This article looks at a number of excellent books that have found a way to deal with the topic without being too dark. As the author says, “Death and bereavement are difficult facts for parents to teach small children, made harder still if they are grieving themselves. But many authors have found elegant ways to start the process.”
It is inevitable that a large percentage of toddlers and pre-schoolers will be faced with loss such as the loss of a pet, a grandparent or even a parent. This is the time when a well chosen book can speak volumes.
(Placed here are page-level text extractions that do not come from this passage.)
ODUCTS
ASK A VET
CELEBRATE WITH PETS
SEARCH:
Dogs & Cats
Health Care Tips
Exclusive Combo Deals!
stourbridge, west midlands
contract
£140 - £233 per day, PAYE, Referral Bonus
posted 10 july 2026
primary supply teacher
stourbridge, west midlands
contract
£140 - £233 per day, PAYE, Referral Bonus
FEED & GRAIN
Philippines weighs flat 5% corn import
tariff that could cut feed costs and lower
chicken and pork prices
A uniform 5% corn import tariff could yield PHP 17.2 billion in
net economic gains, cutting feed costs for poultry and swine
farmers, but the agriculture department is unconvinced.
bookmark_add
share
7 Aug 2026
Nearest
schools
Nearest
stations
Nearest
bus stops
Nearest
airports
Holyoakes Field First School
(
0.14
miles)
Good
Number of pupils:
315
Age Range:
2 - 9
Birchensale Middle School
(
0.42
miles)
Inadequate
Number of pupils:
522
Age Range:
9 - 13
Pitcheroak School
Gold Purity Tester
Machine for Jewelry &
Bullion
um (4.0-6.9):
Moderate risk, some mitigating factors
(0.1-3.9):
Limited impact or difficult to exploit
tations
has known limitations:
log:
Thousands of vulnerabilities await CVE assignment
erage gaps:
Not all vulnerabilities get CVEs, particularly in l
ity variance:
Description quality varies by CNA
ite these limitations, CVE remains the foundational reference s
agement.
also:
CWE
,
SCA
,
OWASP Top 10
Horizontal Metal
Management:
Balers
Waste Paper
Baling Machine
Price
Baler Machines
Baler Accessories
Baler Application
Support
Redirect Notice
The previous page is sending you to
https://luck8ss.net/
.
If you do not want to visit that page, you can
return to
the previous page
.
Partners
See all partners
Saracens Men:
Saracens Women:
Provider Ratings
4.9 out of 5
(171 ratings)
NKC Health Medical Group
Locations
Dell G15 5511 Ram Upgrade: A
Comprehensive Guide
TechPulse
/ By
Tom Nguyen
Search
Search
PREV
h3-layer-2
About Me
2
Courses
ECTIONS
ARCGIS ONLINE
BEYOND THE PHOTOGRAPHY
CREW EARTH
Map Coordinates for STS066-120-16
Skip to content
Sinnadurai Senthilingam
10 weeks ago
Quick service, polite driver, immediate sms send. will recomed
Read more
Books the author reviews include Is Daddy Coming Back In A Minute? and What happened to Daddy’s body? both by Elke Becker in which Becker uses her son’s own words to ask and answer questions about death and deal with the reality of burial cremation.
Russell Williams recommends Rebecca Cobb’s Missing Mummy, for the youngest children, and, Holly Webb’s A Tiger Tale, for slightly older readers both of which focus on children’s fears, curiosity and feelings of being cut adrift.
The German book Duck, Death and the Tulip, by Wolf Erlbruch in which Duck becomes aware that the rather lonely and friendless figure of Death is following her is also reviewed. In this book Duck begins talking to Death about the afterlife and what will happen to her after she dies. When she does die he tends to her body, placing it gently in the river which carries it away.